YOUR TASK
When a line in the entries below contains the word "Backlog", copy that line.

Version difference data
- - -
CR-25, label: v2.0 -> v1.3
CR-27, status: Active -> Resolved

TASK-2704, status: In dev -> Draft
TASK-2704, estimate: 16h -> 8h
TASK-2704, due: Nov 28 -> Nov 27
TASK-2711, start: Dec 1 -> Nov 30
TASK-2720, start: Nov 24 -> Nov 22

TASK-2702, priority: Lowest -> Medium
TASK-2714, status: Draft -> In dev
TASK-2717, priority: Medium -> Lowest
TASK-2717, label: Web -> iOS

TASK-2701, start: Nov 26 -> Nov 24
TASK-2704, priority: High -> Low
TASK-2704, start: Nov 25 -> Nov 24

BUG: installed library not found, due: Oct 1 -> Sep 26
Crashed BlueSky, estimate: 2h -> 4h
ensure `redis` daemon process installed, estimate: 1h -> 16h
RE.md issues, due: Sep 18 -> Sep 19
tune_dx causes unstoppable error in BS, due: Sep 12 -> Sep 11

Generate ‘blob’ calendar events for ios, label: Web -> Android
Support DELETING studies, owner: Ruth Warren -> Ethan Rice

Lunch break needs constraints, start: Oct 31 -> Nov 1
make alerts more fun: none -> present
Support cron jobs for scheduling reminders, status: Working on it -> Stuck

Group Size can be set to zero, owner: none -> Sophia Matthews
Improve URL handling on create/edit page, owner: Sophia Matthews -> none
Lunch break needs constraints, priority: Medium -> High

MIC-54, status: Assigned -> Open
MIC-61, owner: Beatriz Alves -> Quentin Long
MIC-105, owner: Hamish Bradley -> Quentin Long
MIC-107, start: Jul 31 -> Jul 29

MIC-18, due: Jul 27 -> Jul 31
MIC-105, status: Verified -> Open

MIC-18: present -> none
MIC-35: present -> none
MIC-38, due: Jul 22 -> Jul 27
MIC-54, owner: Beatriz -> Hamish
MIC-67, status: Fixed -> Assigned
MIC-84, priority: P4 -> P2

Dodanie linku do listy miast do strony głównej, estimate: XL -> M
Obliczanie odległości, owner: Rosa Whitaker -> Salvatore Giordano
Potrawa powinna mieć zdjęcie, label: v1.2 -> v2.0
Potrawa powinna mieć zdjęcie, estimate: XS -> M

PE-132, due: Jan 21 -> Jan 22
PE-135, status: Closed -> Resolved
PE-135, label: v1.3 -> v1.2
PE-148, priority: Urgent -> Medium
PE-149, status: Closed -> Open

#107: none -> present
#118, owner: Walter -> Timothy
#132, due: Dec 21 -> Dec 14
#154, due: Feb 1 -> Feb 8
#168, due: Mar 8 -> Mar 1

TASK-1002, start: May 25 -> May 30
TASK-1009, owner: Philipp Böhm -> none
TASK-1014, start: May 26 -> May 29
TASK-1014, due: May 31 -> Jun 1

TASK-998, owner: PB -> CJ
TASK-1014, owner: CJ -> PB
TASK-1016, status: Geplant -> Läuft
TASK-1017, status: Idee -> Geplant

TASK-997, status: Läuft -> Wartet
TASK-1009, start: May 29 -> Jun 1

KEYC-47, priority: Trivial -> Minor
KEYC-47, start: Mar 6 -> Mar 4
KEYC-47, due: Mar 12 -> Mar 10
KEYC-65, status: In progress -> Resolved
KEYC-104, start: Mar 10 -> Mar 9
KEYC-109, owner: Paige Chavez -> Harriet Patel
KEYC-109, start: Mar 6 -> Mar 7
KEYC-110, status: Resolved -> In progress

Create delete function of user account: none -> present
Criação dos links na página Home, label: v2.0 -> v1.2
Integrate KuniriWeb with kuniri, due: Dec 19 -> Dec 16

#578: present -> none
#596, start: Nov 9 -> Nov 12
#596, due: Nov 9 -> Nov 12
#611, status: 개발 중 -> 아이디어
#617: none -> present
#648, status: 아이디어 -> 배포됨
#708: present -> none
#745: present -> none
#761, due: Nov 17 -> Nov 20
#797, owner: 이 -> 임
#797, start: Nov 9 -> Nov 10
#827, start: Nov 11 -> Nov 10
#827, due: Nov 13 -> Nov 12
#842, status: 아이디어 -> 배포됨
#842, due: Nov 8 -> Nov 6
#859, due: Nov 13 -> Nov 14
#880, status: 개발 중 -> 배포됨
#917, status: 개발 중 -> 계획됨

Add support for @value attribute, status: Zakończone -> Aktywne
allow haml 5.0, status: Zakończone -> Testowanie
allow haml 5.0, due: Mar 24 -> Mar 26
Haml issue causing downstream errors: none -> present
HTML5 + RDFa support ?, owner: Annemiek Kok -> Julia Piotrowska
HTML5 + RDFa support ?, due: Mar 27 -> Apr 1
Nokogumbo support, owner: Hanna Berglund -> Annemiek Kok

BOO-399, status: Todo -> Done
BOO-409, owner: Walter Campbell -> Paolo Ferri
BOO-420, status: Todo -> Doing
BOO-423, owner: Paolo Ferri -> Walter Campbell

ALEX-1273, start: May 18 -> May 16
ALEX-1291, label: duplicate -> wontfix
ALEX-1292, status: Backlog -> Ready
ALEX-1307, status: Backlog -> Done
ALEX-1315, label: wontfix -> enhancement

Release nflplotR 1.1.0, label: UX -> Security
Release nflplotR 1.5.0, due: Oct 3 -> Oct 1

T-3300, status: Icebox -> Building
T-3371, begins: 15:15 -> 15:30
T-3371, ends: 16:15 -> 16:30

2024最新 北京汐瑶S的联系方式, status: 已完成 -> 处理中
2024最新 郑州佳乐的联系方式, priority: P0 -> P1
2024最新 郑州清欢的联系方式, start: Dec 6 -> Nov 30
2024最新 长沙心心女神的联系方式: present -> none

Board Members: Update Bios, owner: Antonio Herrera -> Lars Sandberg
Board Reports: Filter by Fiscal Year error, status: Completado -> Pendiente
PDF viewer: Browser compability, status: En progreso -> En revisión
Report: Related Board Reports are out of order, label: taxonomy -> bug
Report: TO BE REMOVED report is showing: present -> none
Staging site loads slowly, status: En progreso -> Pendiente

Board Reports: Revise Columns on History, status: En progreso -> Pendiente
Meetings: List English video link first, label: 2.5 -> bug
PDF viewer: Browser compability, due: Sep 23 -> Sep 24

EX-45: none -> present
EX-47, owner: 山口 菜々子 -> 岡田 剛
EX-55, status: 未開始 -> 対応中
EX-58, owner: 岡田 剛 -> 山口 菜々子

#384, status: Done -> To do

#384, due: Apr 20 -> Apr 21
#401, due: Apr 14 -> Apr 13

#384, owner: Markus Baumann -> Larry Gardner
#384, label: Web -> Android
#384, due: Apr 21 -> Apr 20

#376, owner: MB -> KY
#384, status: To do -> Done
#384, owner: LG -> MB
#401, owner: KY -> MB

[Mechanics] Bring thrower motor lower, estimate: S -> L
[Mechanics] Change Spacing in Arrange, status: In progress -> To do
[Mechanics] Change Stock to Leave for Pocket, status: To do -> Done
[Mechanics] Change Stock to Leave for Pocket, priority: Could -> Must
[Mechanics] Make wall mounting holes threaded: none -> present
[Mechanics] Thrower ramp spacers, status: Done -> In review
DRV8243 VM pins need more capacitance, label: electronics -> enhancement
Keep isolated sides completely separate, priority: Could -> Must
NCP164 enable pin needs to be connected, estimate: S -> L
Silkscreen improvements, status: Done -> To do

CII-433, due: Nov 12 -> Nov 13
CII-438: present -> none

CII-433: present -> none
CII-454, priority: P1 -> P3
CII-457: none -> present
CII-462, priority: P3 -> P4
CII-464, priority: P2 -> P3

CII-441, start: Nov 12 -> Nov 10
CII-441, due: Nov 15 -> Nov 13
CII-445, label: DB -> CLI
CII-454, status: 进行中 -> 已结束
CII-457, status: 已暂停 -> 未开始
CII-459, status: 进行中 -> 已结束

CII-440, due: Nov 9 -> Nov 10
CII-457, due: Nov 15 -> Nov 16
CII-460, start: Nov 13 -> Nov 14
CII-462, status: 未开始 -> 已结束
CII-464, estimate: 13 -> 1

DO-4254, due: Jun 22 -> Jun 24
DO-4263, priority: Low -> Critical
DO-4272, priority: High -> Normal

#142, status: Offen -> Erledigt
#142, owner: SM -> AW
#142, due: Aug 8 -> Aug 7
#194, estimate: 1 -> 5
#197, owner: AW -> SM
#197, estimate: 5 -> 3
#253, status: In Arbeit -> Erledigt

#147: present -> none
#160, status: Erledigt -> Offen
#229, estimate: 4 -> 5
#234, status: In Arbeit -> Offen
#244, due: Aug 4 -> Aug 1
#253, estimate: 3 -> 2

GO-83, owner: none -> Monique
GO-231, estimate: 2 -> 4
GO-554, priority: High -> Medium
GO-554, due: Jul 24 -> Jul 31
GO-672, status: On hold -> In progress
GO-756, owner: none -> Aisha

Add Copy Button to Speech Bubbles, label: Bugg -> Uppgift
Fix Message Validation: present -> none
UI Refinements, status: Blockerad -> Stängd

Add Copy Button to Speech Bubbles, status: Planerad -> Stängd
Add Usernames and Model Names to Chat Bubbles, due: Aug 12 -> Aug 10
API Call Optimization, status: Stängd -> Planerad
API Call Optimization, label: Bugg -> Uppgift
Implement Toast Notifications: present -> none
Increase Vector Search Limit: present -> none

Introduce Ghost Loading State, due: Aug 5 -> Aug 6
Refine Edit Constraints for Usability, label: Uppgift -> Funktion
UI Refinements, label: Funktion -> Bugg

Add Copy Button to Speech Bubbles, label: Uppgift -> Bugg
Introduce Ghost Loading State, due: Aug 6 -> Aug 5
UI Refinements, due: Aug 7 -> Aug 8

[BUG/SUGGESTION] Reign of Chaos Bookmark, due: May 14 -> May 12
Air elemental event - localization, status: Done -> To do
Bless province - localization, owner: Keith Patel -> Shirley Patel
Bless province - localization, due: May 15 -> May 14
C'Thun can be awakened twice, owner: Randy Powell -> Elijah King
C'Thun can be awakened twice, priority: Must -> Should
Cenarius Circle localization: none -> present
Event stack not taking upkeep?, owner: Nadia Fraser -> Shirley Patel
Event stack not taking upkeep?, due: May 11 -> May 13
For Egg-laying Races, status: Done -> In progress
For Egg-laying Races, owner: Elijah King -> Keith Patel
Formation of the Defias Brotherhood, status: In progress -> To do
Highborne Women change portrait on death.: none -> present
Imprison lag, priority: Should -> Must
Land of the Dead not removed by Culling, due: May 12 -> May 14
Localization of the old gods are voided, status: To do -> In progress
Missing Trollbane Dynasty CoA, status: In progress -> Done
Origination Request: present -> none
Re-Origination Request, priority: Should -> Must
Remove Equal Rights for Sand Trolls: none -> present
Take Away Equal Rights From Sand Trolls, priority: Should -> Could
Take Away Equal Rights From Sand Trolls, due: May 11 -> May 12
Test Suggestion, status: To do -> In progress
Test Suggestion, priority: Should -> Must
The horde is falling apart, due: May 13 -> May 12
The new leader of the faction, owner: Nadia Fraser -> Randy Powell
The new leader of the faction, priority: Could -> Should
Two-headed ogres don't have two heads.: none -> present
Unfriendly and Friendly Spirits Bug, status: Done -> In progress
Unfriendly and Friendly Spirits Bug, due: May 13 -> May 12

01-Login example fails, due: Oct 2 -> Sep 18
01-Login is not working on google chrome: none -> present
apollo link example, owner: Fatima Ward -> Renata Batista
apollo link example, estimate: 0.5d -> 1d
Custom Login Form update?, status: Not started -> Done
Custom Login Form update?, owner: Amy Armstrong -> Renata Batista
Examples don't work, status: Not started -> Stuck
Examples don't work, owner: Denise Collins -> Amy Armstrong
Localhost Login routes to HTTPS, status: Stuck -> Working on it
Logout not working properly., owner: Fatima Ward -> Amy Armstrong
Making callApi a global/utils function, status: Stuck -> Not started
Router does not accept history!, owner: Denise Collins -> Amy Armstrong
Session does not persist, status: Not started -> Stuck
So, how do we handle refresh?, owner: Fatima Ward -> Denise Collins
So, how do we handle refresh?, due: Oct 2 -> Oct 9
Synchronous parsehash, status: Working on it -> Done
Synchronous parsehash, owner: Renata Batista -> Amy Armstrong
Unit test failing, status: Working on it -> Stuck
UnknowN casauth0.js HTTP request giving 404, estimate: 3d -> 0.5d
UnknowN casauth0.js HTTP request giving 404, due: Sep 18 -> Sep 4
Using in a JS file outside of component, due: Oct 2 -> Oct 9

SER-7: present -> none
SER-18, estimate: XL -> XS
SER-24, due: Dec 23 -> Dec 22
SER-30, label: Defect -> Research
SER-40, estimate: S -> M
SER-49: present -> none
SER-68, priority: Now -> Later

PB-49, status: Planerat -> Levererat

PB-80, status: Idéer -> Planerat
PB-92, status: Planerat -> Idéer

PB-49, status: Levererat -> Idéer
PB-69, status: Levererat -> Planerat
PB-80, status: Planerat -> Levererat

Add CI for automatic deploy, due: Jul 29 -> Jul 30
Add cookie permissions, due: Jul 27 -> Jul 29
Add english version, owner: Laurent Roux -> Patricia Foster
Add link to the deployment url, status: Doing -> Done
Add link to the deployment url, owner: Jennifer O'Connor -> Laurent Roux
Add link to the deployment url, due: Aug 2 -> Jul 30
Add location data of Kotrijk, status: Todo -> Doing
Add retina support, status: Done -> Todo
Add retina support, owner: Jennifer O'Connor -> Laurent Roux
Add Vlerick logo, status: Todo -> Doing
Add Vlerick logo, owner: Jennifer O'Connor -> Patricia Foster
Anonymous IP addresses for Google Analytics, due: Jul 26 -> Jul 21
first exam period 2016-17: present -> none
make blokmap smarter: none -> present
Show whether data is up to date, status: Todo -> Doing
- - -
TASK RESPONSE
ALEX-1292, status: Backlog -> Ready
ALEX-1307, status: Backlog -> Done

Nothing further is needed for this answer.